Forgetting Sarah Marshall director Nicholas Stoller wrote and directed Get Him to the Greek, and one of its satisfactions is seeing Hill develop into a comic actor confident enough to relax on screen. In Superbad, Hill played a strident motormouth who couldn’t shut up. That’s a tough personality to vary (though God knows it was true to millions of strident, motormouth adolescents everywhere). Here, his jowls may fill the frame, but his instincts for hanging back and underplaying come through. There’s a sweetness to his portrayal of Aaron, a record-company gofer charged with flying to London from L.A. to fetch a substance-infested rock star on the wane, played by Brand, for a comeback concert at the Greek Theatre.
Brand’s outlandishly narcissistic preener, Aldous Snow, was introduced in Sarah Marshall. (In the same film Hill played an entirely different character from the one he plays here.)
Looking like a butch Tiny Tim, his tongue lolling about in a perpetual invitation of some sort, Brand refreshes the cliché of the high-living, inwardly hollow showbiz icon.

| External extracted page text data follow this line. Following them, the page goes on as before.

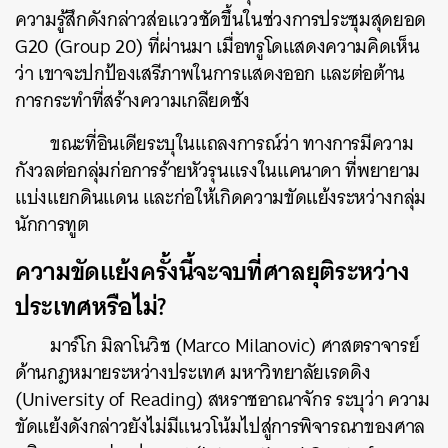
ความรู้สึกดังกล่าวส่อแววชัดขึ้นในช่วงการประชุมสุดยอด
G20 (Group 20) ที่ผ่านมา เมื่อทรูโดแสดงความคิดเห็น
ว่า เขาจะปกป้องเสรีภาพในการแสดงออก และต่อต้าน
การกระทำที่สร้างความเกลียดชัง
ขณะที่อินเดียระบุในแถลงการณ์ว่า ทางการมีความ
กังวลต่อกลุ่มก่อการร้ายหัวรุนแรงในแคนาดา ที่พยายาม
แบ่งแยกดินแดน และก่อให้เกิดความขัดแย้งระหว่างกลุ่ม
นักการทูต
ความขัดแย้งครั้งนี้จะจบที่ศาลยุติระหว่าง
ประเทศหรือไม่?
มาร์โก มิลาโนวิช (Marco Milanovic) ศาสตราจารย์
ด้านกฎหมายระหว่างประเทศ มหาวิทยาลัยเรดดิง
(University of Reading) สหราชอาณาจักร ระบุว่า ความ
ขัดแย้งดังกล่าวยังไม่มีแนวโน้มไปสู่การพิจารณาของศาล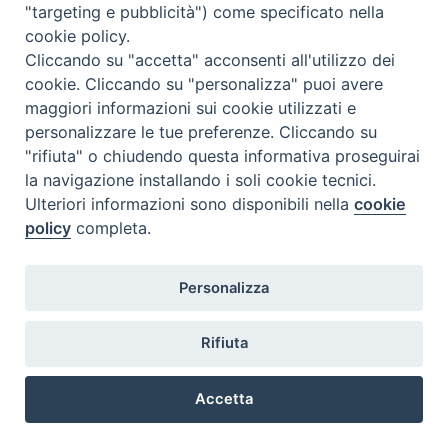
"targeting e pubblicità") come specificato nella
Per saperne di più
clicca qui
.
cookie policy.
Cliccando su "accetta" acconsenti all'utilizzo dei
cookie. Cliccando su "personalizza" puoi avere
maggiori informazioni sui cookie utilizzati e
personalizzare le tue preferenze. Cliccando su
"rifiuta" o chiudendo questa informativa proseguirai
la navigazione installando i soli cookie tecnici.
Ulteriori informazioni sono disponibili nella
cookie
@2022 - Istituto Superiore di Scienze Religiose di Milano, via
policy
completa.
Cavalieri del Santo Sepolcro 3 - Milano
Personalizza
Rifiuta
Accetta
Preferenze Cookie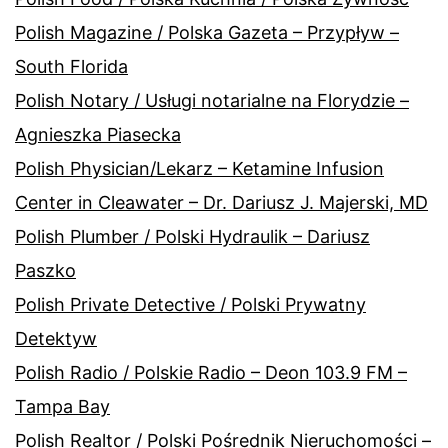
Polish Magazine / Polska Gazeta – Przypływ –
South Florida
Polish Notary / Usługi notarialne na Florydzie –
Agnieszka Piasecka
Polish Physician/Lekarz – Ketamine Infusion
Center in Cleawater – Dr. Dariusz J. Majerski, MD
Polish Plumber / Polski Hydraulik – Dariusz
Paszko
Polish Private Detective / Polski Prywatny
Detektyw
Polish Radio / Polskie Radio – Deon 103.9 FM –
Tampa Bay
Polish Realtor / Polski Pośrednik Nieruchomości –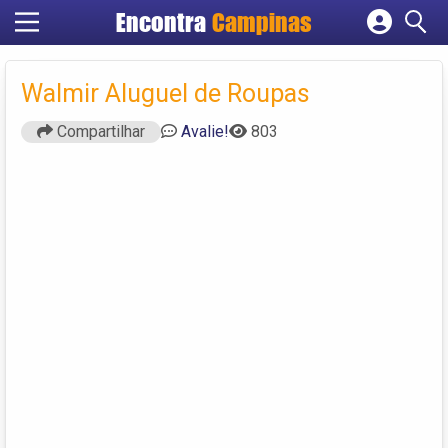
Encontra
Campinas
Cadastrar empresa
Fazer login
Walmir Aluguel de Roupas
Criar conta
Compartilhar
Avalie!
803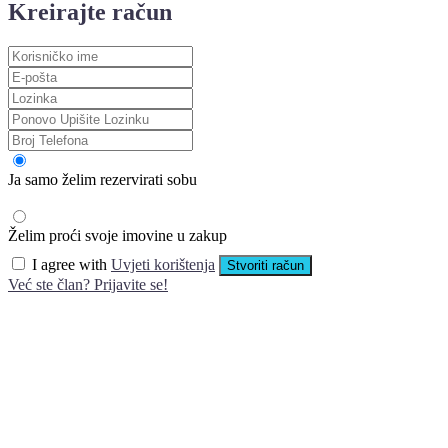
Kreirajte račun
Ja samo želim rezervirati sobu
Želim proći svoje imovine u zakup
I agree with
Uvjeti korištenja
Stvoriti račun
Već ste član? Prijavite se!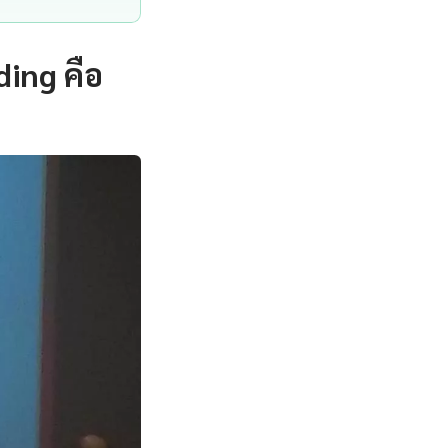
ing คือ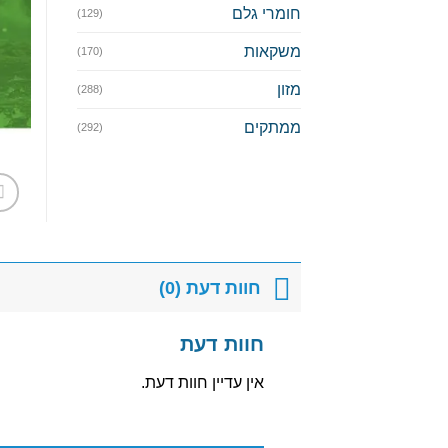
חומרי גלם
(129)
משקאות
(170)
מזון
(288)
ממתקים
(292)
חוות דעת (0)
חוות דעת
אין עדיין חוות דעת.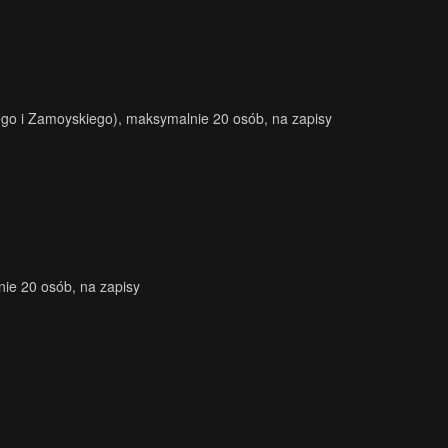
iego i Zamoyskiego), maksymalnie 20 osób, na zapisy
ie 20 osób, na zapisy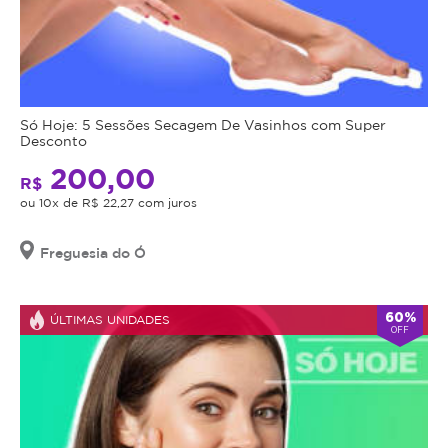
Só Hoje: 5 Sessões Secagem De Vasinhos com Super
Desconto
200,00
R$
ou 10x de R$ 22,27 com juros
Freguesia do Ó
60%
ÚLTIMAS UNIDADES
OFF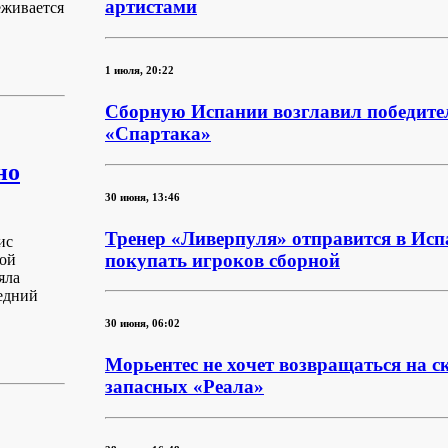
артистами
еживается
1 июля, 20:22
Сборную Испании возглавил победите
«Спартака»
но
30 июня, 13:46
Тренер «Ливерпуля» отправится в Ис
ис
покупать игроков сборной
ной
яла
ледний
30 июня, 06:02
Морьентес не хочет возвращаться на с
запасных «Реала»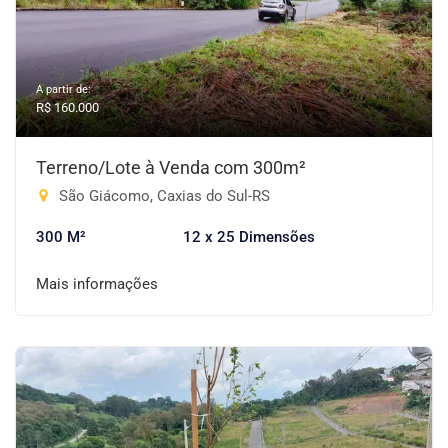
A partir de:
R$ 160.000
Terreno/Lote à Venda com 300m²
São Giácomo, Caxias do Sul-RS
300 M²
12 x 25 Dimensões
Mais informações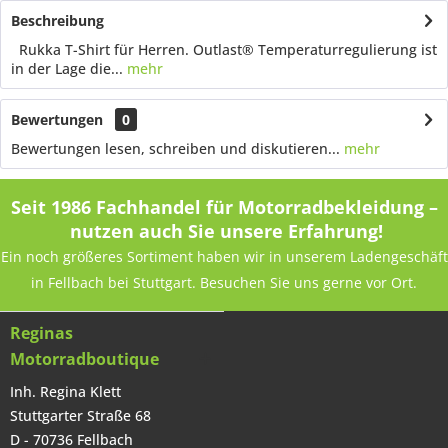
Beschreibung
Rukka T-Shirt für Herren. Outlast® Temperaturregulierung ist
in der Lage die...
mehr
Bewertungen
0
Bewertungen lesen, schreiben und diskutieren...
mehr
Seit 1986 Fachhandel für Motorradbekleidung –
nutzen auch Sie unsere Erfahrung!
Ein noch größeres Sortiment haben wir in unserem Ladengeschäft
in Fellbach bei Stuttgart. Besuchen Sie uns gerne vor Ort.
Reginas
Motorradboutique
Inh. Regina Klett
Stuttgarter Straße 68
D - 70736 Fellbach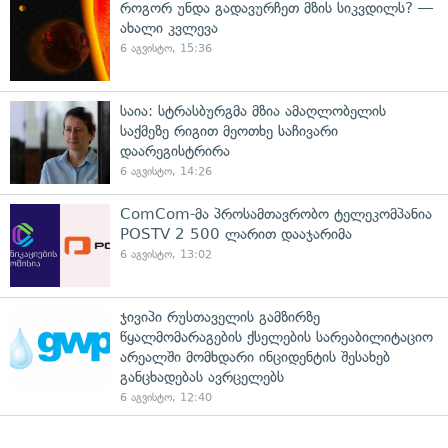
როგორ უნდა გადავურჩეთ მზის სიკვდილს? —
ახალი კვლევა
6 აგვისტო, 15:36
საია: სტრასბურგმა მზია ამაღლობელის
საქმეზე რიგით მეოთხე საჩივარი
დაარეგისტრირა
6 აგვისტო, 14:26
ComCom-მა პროსამთავრობო ტელეკომპანია
POSTV 2 500 ლარით დააჯარიმა
6 აგვისტო, 13:02
ჯივიპი რუსთაველის გამზირზე
წყალმომარაგების ქსელების სარეაბილიტაციო
არეალში მომხდარი ინციდენტის შესახებ
განცხადებას ავრცელებს
6 აგვისტო, 12:40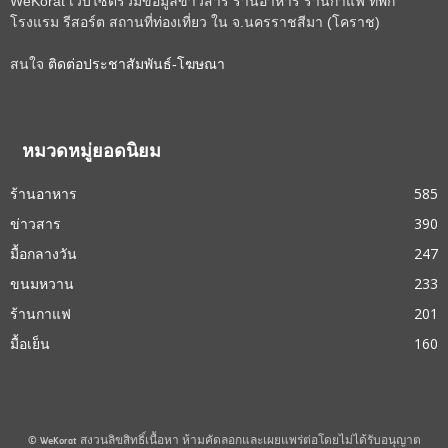
WeKorat เว็บไซต์รวมข้อมูลข่าวสาร ร้านอาหาร ร้านกาแฟ ที่พัก
โรงแรม รีสอร์ต สถานที่ท่องเที่ยว ใน จ.นครราชสีมา (โคราช)
สนใจ
ติดต่อประชาสัมพันธ์-โฆษณา
หมวดหมู่ยอดนิยม
ร้านอาหาร
585
ข่าวสาร
390
มื้อกลางวัน
247
ขนมหวาน
233
ร้านกาแฟ
201
มื้อเย็น
160
© WeKorat สงวนลิขสิทธิ์เนื้อหา ห้ามคัดลอกและเผยแพร่ต่อโดยไม่ได้รับอนุญาต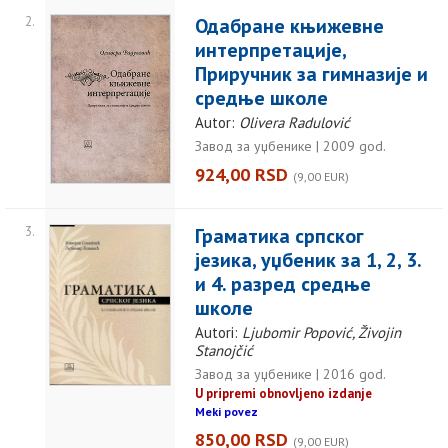
2.
Одабране књижевне
интерпретације,
Приручник за гимназије и
средње школе
Autor:
Olivera Radulović
Завод за уџбенике | 2009 god.
924,00 RSD
(9,00 EUR)
3.
Граматика српског
језика, уџбеник за 1, 2, 3.
и 4. разред средње
школе
Autori:
Ljubomir Popović, Živojin
Stanojčić
Завод за уџбенике | 2016 god.
U pripremi obnovljeno izdanje
Meki povez
850,00 RSD
(9,00 EUR)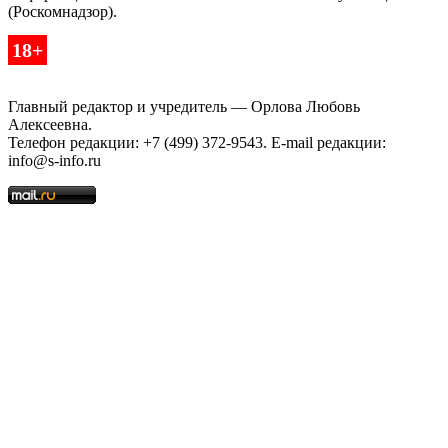
(Роскомнадзор).
18+
Главный редактор и учредитель — Орлова Любовь
Алексеевна.
Телефон редакции: +7 (499) 372-9543. E-mail редакции:
info@s-info.ru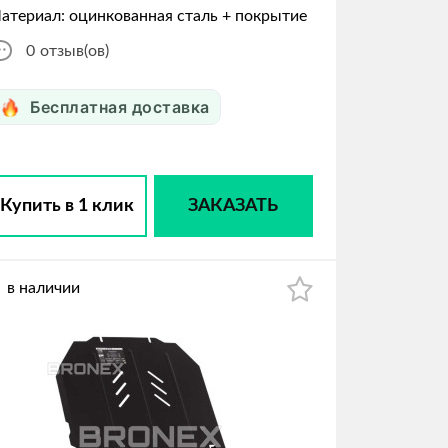
атериал: оцинкованная сталь + покрытие
0
отзыв(ов)
Бесплатная доставка
Купить в 1 клик
ЗАКАЗАТЬ
в наличии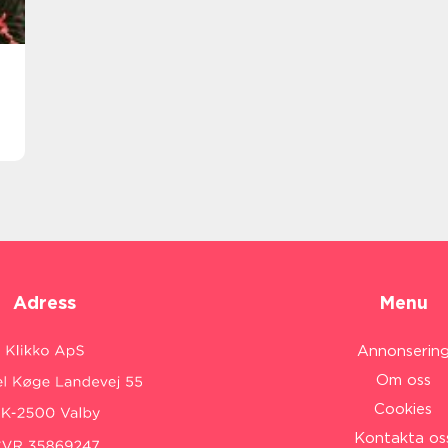
Adress
Menu
Annonserin
Om oss
Cookies
Kontakta os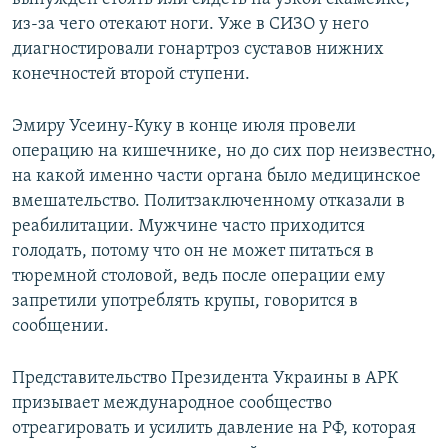
из-за чего отекают ноги. Уже в СИЗО у него
диагностировали гонартроз суставов нижних
конечностей второй ступени.
Эмиру Усеину-Куку в конце июля провели
операцию на кишечнике, но до сих пор неизвестно,
на какой именно части органа было медицинское
вмешательство. Политзаключенному отказали в
реабилитации. Мужчине часто приходится
голодать, потому что он не может питаться в
тюремной столовой, ведь после операции ему
запретили употреблять крупы, говорится в
сообщении.
Представительство Президента Украины в АРК
призывает международное сообщество
отреагировать и усилить давление на РФ, которая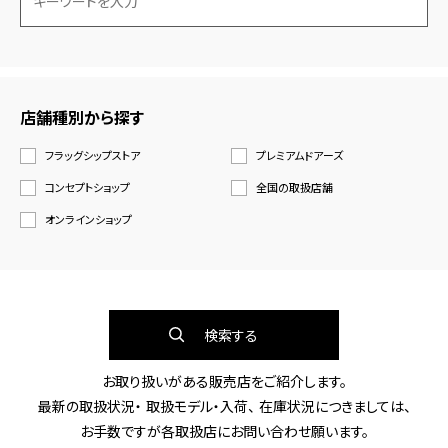
店舗種別から探す
フラッグシップストア
プレミアムドアーズ
コンセプトショップ
全国の取扱店舗
オンラインショップ
検索する
お取り扱いがある販売店をご紹介します。
最新の取扱状況・ 取扱モデル・入荷、 在庫状況につきましては、
お手数ですが各取扱店にお問い合わせ願います。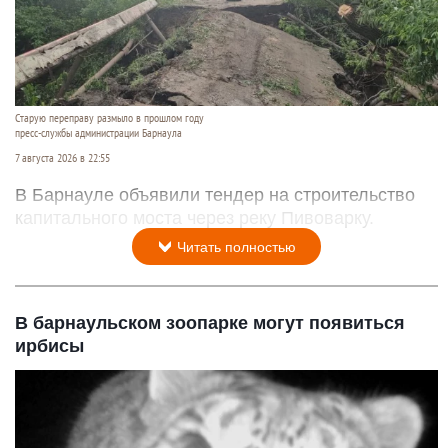
Старую переправу размыло в прошлом году
пресс-службы администрации Барнаула
7 августа 2026 в 22:55
В Барнауле объявили тендер на строительство
капитального моста через реку Пивоварку.
Читать полностью
В барнаульском зоопарке могут появиться
ирбисы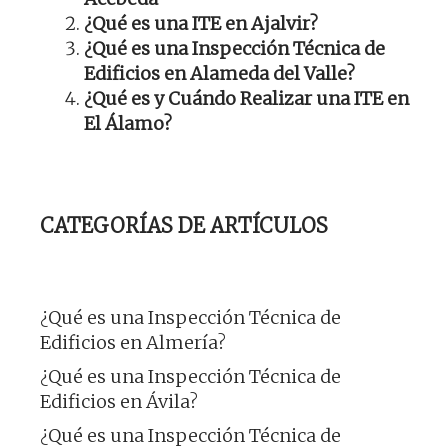
¿Qué es una ITE en Ajalvir?
¿Qué es una Inspección Técnica de
Edificios en Alameda del Valle?
¿Qué es y Cuándo Realizar una ITE en
El Álamo?
CATEGORÍAS DE ARTÍCULOS
¿Qué es una Inspección Técnica de
Edificios en Almería?
¿Qué es una Inspección Técnica de
Edificios en Ávila?
¿Qué es una Inspección Técnica de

Get Him to the Greek follows a familiar road to redemption, as Aaron becomes
hijacked by Aldous’ excesses and eventually stands up to his boss. With an effective deadpan, Sean Combs plays the label executive who believes in the supreme power of the mind game.
There’s a side trip to Las Vegas, where Snow’s estranged father (Colm Meaney) plays guitar in a Rat Pack tribute revue. I suspect audiences may be surprised at how seriously the story takes the father/son conflict.
We’re not talking about Greek tragedy (though if they don’t get to the Greek, it will of course be sad). As a director, Stoller’s touch is uneven: When the trouble becomes violently physical in Vegas, the tone seems uncertain.
The bits I liked best are simple and confined.
At one point, in a limo heading to the Today show, Snow wants very much to drink and get high before wrangling with Meredith Vieira. Aaron’s job is to prevent this from happening (though elsewhere he acts as his drug dealer, which Aaron grows to resent). As he gets progressively drunker and higher himself, Hill’s nauseated reactions are priceless. He and Brand make a swell odd couple, and wisely the script makes time for its supporting players. Rose Byrne and Elisabeth Moss play the true loves of the self-doubting rock god and the wised-up music geek. The movie’s a good, rude commercial comedy. How many good movies have we even seen this year?